• _Task instructions_
From the material below, copy each line that holds the word "GitHubActions".

Records to process Block Start

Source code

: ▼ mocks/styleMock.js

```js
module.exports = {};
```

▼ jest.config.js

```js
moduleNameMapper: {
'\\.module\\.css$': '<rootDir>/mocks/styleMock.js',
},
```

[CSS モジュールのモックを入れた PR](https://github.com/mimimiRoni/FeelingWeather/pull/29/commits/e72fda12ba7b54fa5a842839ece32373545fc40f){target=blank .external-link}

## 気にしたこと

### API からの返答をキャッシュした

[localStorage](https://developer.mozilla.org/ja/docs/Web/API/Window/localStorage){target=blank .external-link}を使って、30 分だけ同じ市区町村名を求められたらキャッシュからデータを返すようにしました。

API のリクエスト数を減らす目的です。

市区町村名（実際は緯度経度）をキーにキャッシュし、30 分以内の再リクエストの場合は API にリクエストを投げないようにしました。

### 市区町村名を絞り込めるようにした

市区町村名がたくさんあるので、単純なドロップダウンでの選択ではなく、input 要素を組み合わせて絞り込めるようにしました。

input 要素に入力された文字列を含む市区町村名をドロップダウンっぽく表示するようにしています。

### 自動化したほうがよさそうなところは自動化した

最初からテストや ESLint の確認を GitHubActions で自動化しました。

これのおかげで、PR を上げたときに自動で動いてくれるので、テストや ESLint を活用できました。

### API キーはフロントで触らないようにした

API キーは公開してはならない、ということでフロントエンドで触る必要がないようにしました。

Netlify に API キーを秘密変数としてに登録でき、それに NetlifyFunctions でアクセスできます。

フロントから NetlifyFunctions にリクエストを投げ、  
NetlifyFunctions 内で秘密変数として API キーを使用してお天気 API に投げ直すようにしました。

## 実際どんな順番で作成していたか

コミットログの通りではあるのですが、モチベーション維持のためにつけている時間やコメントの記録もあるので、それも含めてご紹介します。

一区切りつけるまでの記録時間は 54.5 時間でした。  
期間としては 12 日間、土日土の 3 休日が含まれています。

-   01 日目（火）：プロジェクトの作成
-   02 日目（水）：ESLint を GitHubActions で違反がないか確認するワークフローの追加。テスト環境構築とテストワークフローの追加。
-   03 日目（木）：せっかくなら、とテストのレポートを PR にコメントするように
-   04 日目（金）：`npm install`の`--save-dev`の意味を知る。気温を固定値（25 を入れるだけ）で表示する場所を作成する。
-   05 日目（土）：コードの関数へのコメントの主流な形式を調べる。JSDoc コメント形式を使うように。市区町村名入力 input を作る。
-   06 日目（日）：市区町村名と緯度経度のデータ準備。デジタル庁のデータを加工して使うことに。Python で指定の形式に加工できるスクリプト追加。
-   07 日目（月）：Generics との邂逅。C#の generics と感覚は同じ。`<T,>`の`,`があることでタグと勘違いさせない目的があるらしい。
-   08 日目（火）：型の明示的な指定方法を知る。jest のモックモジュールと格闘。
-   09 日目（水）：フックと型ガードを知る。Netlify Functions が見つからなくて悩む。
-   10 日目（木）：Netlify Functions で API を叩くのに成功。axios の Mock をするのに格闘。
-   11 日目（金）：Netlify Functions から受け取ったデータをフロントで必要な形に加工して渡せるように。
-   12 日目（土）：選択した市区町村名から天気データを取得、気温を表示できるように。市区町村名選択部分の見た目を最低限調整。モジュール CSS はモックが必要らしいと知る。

Records to process Block End

• _Task answer_
最初からテストや ESLint の確認を GitHubActions で自動化しました。
-   02 日目（水）：ESLint を GitHubActions で違反がないか確認するワークフローの追加。テスト環境構築とテストワークフローの追加。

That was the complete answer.